Loved in a way that transcends normal definition.
"What do we do with him?" I ask.
"I have ideas. But first, we need to stage this properly." Cain surveys the room with professional eyes. "He broke in. Attacked you. You defended yourself."
"With what? My bare hands?"
"With the knife he brought." Cain pulls out a second knife, a cheap one, the kind Jake would own. He presses it into Jake's dead hand, getting prints on it. "You struggled. He cut you."
Before I can protest, he makes a shallow cut on my arm.
It stings but not badly.
Then another on my shoulder, and one across my ribs—all defensive wounds, the kind you'd get fighting off an attacker.

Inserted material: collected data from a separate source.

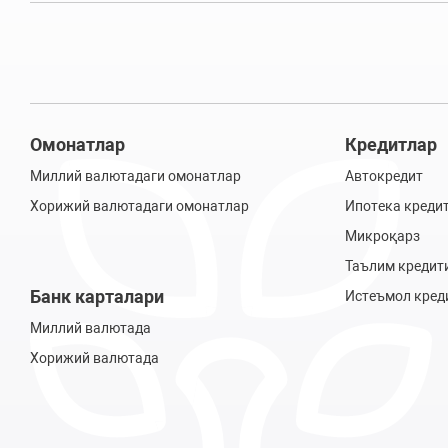
Омонатлар
Кредитлар
Миллий валютадаги омонатлар
Автокредит
Хорижий валютадаги омонатлар
Ипотека креди
Микроқарз
Таълим кредит
Банк карталари
Истеъмол кред
Миллий валютада
Хорижий валютада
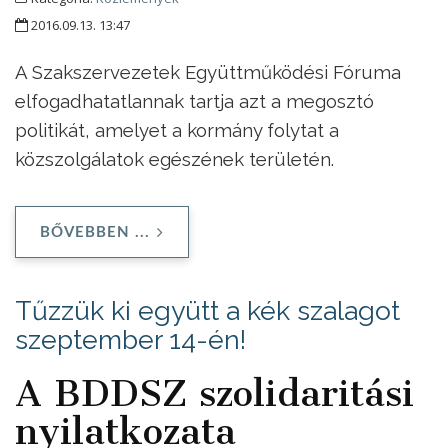
2016.09.13. 13:47
A Szakszervezetek Együttműködési Fóruma
elfogadhatatlannak tartja azt a megosztó
politikát, amelyet a kormány folytat a
közszolgálatok egészének területén.
BŐVEBBEN ...
Tűzzük ki együtt a kék szalagot
szeptember 14-én!
A BDDSZ szolidaritási
nyilatkozata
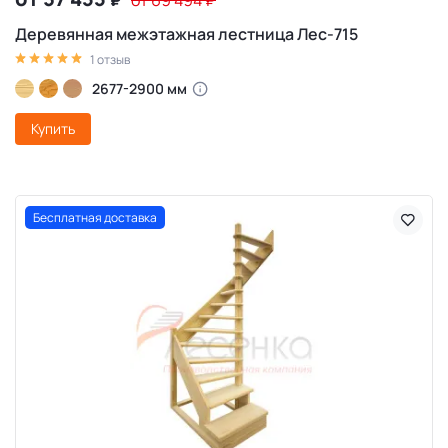
₽
от 69 494
₽
Деревянная межэтажная лестница Лес-715
1 отзыв
2677-2900 мм
Купить
Бесплатная доставка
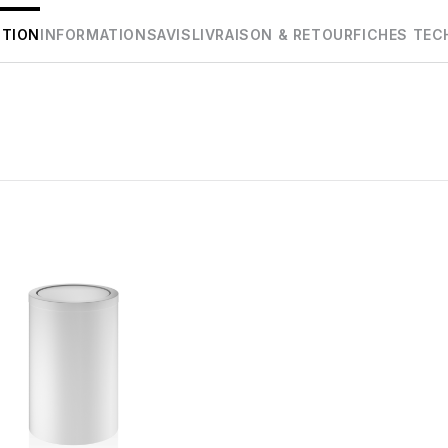
PTION
INFORMATIONS
AVIS
LIVRAISON & RETOUR
FICHES TEC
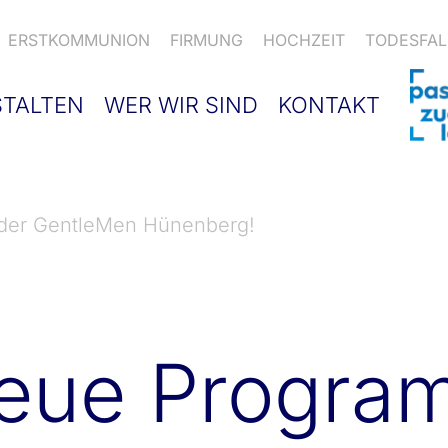
ERSTKOMMUNION
FIRMUNG
HOCHZEIT
TODESFAL
STALTEN
WER WIR SIND
KONTAKT
der GentleMen Hünenberg!
eue Progra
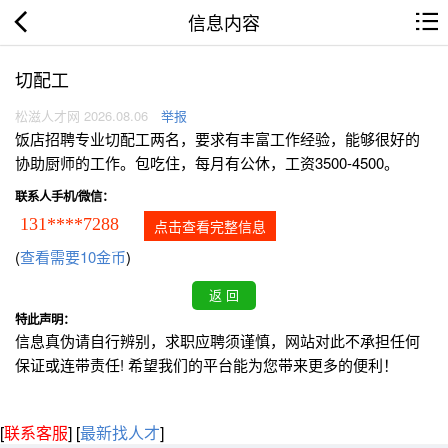
信息内容
切配工
松滋人才网 2026.08.06
举报
饭店招聘专业切配工两名，要求有丰富工作经验，能够很好的
协助厨师的工作。包吃住，每月有公休，工资3500-4500。
联系人手机/微信：
131****7288
点击查看完整信息
(
查看需要10金币
)
特此声明：
信息真伪请自行辨别，求职应聘须谨慎，网站对此不承担任何
保证或连带责任! 希望我们的平台能为您带来更多的便利！
[
联系客服
]
[
最新找人才
]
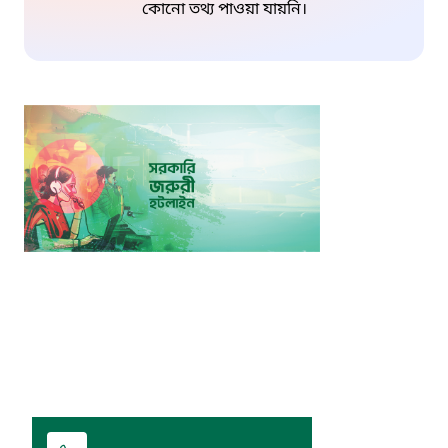
কোনো তথ্য পাওয়া যায়নি।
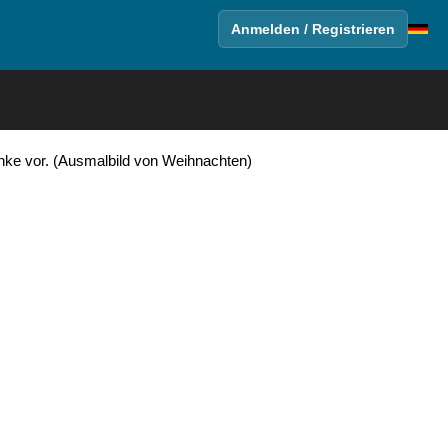
Anmelden / Registrieren
ke vor. (Ausmalbild von Weihnachten)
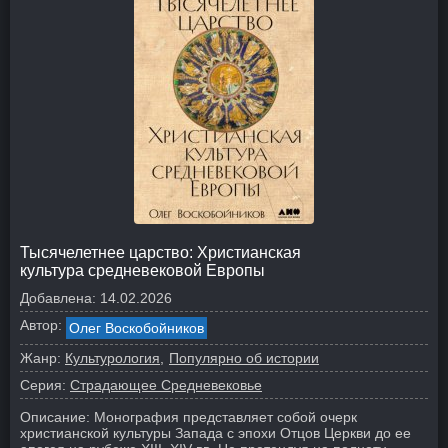
Тысячелетнее царство: Христианская
культура средневековой Европы
Добавлена:
14.02.2026
Автор:
Олег Воскобойников
Жанр:
Культурология
Популярно об истории
Серия:
Страдающее Средневековье
Описание:
Монография представляет собой очерк
христианской культуры Запада с эпохи Отцов Церкви до ее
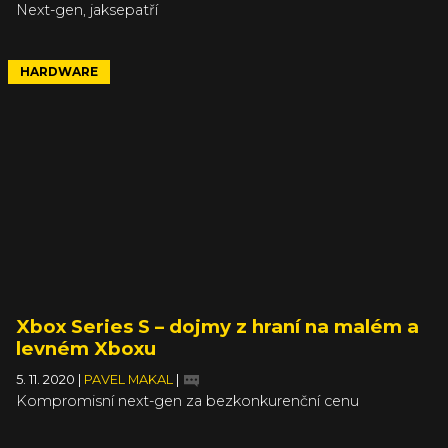
Next-gen, jaksepatří
HARDWARE
Xbox Series S – dojmy z hraní na malém a
levném Xboxu
5. 11. 2020
|
PAVEL MAKAL
|
Kompromisní next-gen za bezkonkurenční cenu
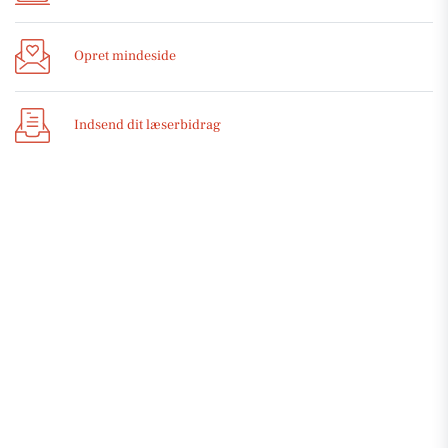
Opret mindeside
Indsend dit læserbidrag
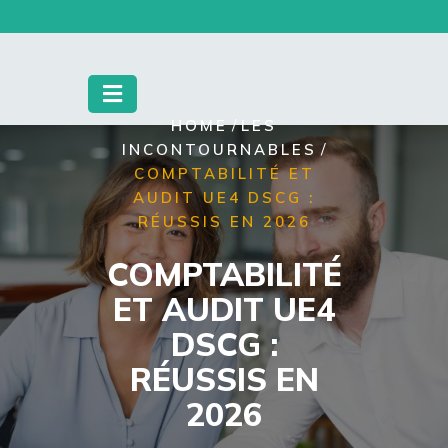
Skip
to
content
/
HOME
LES
/
INCONTOURNABLES
COMPTABILITÉ ET
AUDIT UE4 DSCG :
RÉUSSIS EN 2026
COMPTABILITÉ
ET AUDIT UE4
DSCG :
RÉUSSIS EN
2026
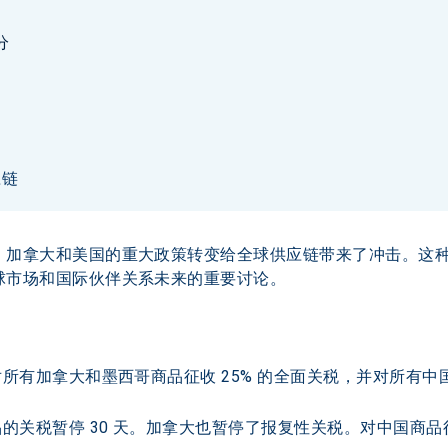
分
响
应链
、加拿大和美国的重大政策转变给全球供应链带来了冲击。这
球市场和国际伙伴关系未来的重要讨论。
划对所有加拿大和墨西哥商品征收 25% 的全面关税，并对所有中
。
品的关税暂停 30 天。加拿大也暂停了报复性关税。对中国商品征收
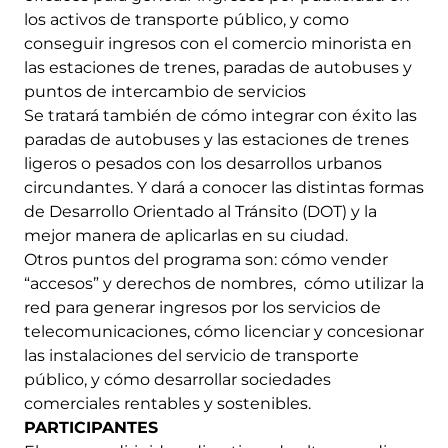
los activos de transporte público, y como
conseguir ingresos con el comercio minorista en
las estaciones de trenes, paradas de autobuses y
puntos de intercambio de servicios
Se tratará también de cómo integrar con éxito las
paradas de autobuses y las estaciones de trenes
ligeros o pesados con los desarrollos urbanos
circundantes. Y dará a conocer las distintas formas
de Desarrollo Orientado al Tránsito (DOT) y la
mejor manera de aplicarlas en su ciudad.
Otros puntos del programa son: cómo vender
“accesos” y derechos de nombres, cómo utilizar la
red para generar ingresos por los servicios de
telecomunicaciones, cómo licenciar y concesionar
las instalaciones del servicio de transporte
público, y cómo desarrollar sociedades
comerciales rentables y sostenibles.
PARTICIPANTES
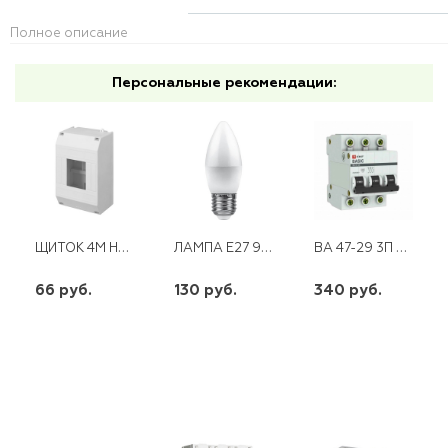
Полное описание
Персональные рекомендации:
ЩИТОК 4М НАВЕСНОЙ 130*90*65ММ 68024 (БОКС) ТУСО
ЛАМПА E27 9W 230V LED 6400K СВЕЧА LB-570
ВА 47-29 3П 40 А "С" ЭКФ
66 руб.
130 руб.
340 руб.
шт
шт
шт
-
+
-
+
-
+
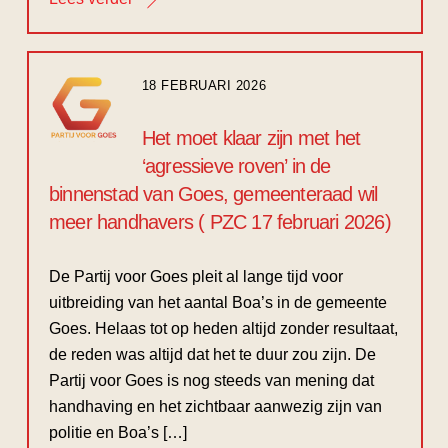
18 FEBRUARI 2026
Het moet klaar zijn met het
‘agressieve roven’ in de
binnenstad van Goes, gemeenteraad wil
meer handhavers ( PZC 17 februari 2026)
De Partij voor Goes pleit al lange tijd voor
uitbreiding van het aantal Boa’s in de gemeente
Goes. Helaas tot op heden altijd zonder resultaat,
de reden was altijd dat het te duur zou zijn. De
Partij voor Goes is nog steeds van mening dat
handhaving en het zichtbaar aanwezig zijn van
politie en Boa’s […]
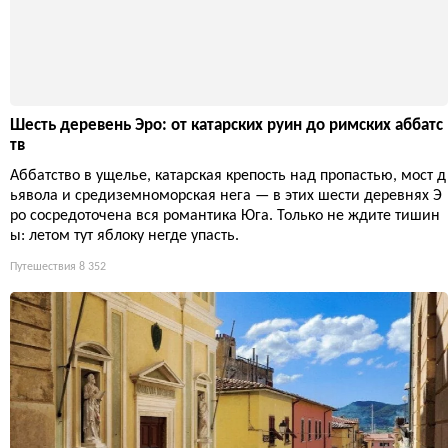
в скалу над заливом Сен-Флоран, храня компактную архитекту
ру, розовую церковь и башню Паоли. Здесь черный пляж сосе
дствует с белым шпилем, а легенды о мученичестве Святой Ю
лии смешиваются с реальностью туристического бума.
Путешествия
7 996
Шесть деревень Эро: от катарских руин до римских аббатс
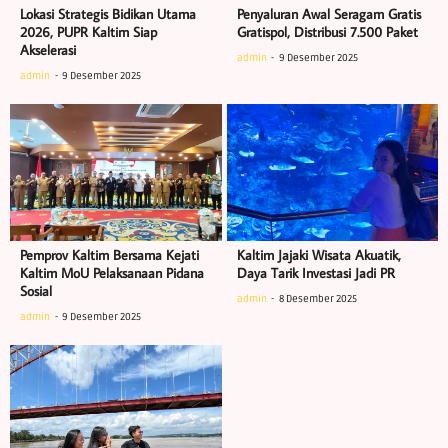
Lokasi Strategis Bidikan Utama
Penyaluran Awal Seragam Gratis
2026, PUPR Kaltim Siap
Gratispol, Distribusi 7.500 Paket
Akselerasi
admin
9 Desember 2025
admin
9 Desember 2025
Pemprov Kaltim Bersama Kejati
Kaltim Jajaki Wisata Akuatik,
Kaltim MoU Pelaksanaan Pidana
Daya Tarik Investasi Jadi PR
Sosial
admin
8 Desember 2025
admin
9 Desember 2025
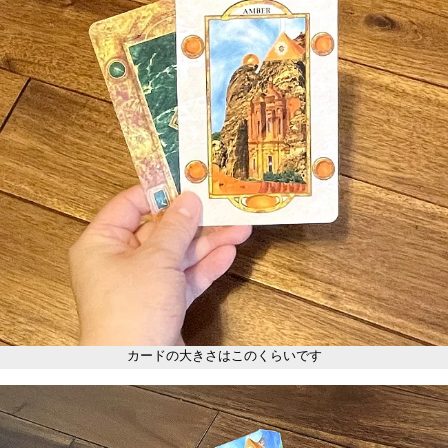
カードの大きさはこのくらいです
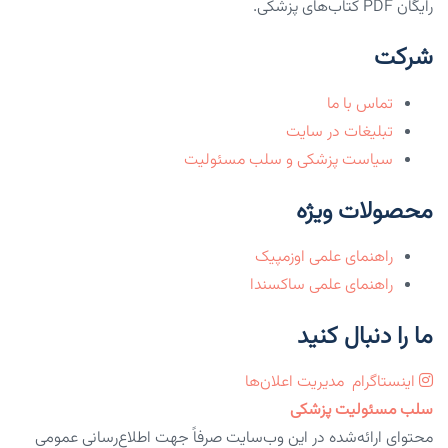
رایگان PDF کتاب‌های پزشکی.
شرکت
تماس با ما
تبلیغات در سایت
سیاست پزشکی و سلب مسئولیت
محصولات ویژه
راهنمای علمی اوزمپیک
راهنمای علمی ساکسندا
ما را دنبال کنید
اینستاگرام
مدیریت اعلان‌ها
سلب مسئولیت پزشکی
محتوای ارائه‌شده در این وب‌سایت صرفاً جهت اطلاع‌رسانی عمومی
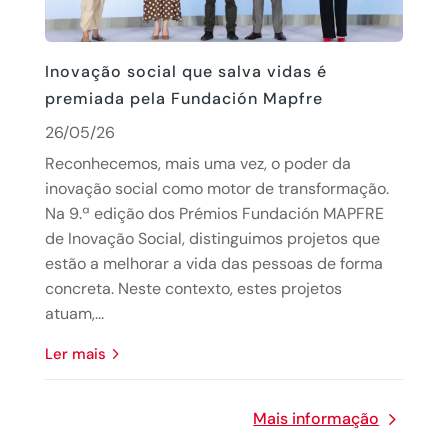
Inovação social que salva vidas é
premiada pela Fundación Mapfre
26/05/26
Reconhecemos, mais uma vez, o poder da
inovação social como motor de transformação.
Na 9.ª edição dos Prémios Fundación MAPFRE
de Inovação Social, distinguimos projetos que
estão a melhorar a vida das pessoas de forma
concreta. Neste contexto, estes projetos
atuam,...
Ler mais
Mais informação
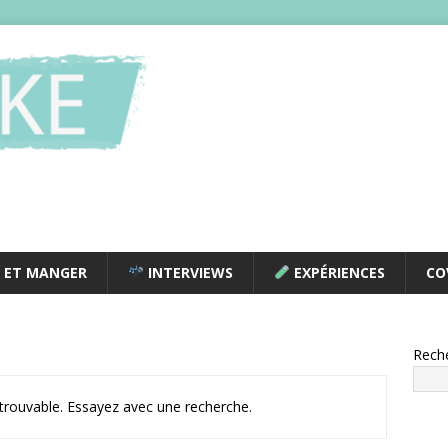
 ET MANGER
INTERVIEWS
EXPÉRIENCES
CO
Rech
ntrouvable. Essayez avec une recherche.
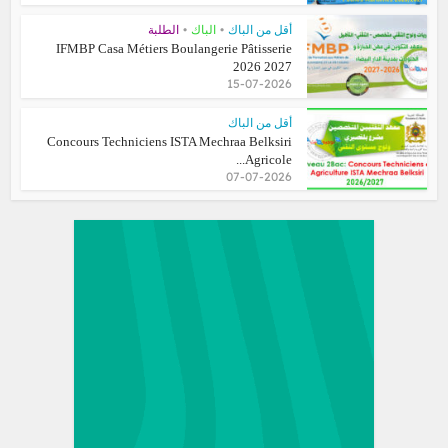
•
•
أقل من الباك
الباك
الطلبة
IFMBP Casa Métiers Boulangerie Pâtisserie
2026 2027
15-07-2026
أقل من الباك
Concours Techniciens ISTA Mechraa Belksiri
Agricole...
07-07-2026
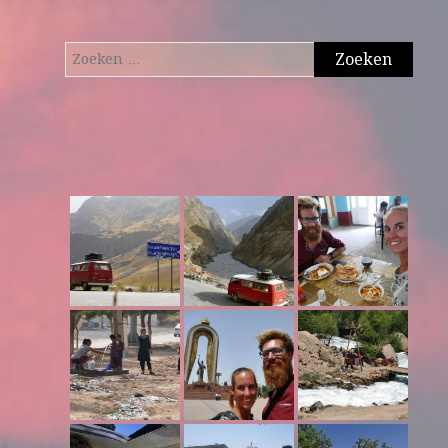
Zoeken
naar:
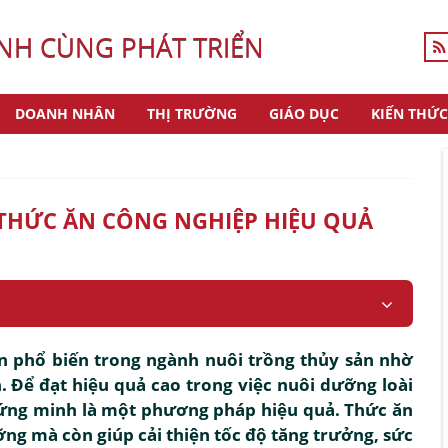
H CÙNG PHÁT TRIỂN
DOANH NHÂN
THỊ TRƯỜNG
GIÁO DỤC
KIẾN THỨC
THỨC ĂN CÔNG NGHIỆP HIỆU QUẢ
n phổ biến trong ngành nuôi trồng thủy sản nhờ
n. Để đạt hiệu quả cao trong việc nuôi dưỡng loài
hứng minh là một phương pháp hiệu quả. Thức ăn
ng mà còn giúp cải thiện tốc độ tăng trưởng, sức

"Then your boyfriend arrived. Found him assaulting you. Did what any man would do to protect the woman he loves." He looks at me. "Can you sell that story?"
"My father will know you did this. The violence, the mutilation?—"
"Your father will see what he needs to see. His deputy was the killer all along. Jake had access to everything, knew the victims, had the training. And now, trying to hurt you, he revealed himself."
"But the others—Roy, the women?—"
"Were all Jake's victims. He was smart, careful, until his obsession with you made him sloppy."
Cain starts arranging evidence, pulling items from his pockets that I don't even want to know where he got them.
A woman's earring.
A driver's license.
Trophies a killer would keep. "Your father will want to believe it. The town will want to believe it. Case closed, monster caught, everyone safe."
He's right.
It's a narrative that makes sense, ties everything up neatly.
Dad can be the hero who solved the case, even if his deputy was the killer.
The town can sleep peacefully.
And Cain and I...
"What about us?" I ask.
"We'll be the survivors. The couple who stopped a killer. Heroes, in our own way." He smiles, dark and beautiful. "And then, when enough time has passed, we'll disappear. Find somewhere new. Start fresh."
"And keep killing."
"Only those who deserve it." He cups my face in his blood-stained hands. "Only those who threaten what's ours."
Ours. Not mine, not his. Ours.
"I need to call my father," I say.
"In a moment. First, we need to make sure you look the part."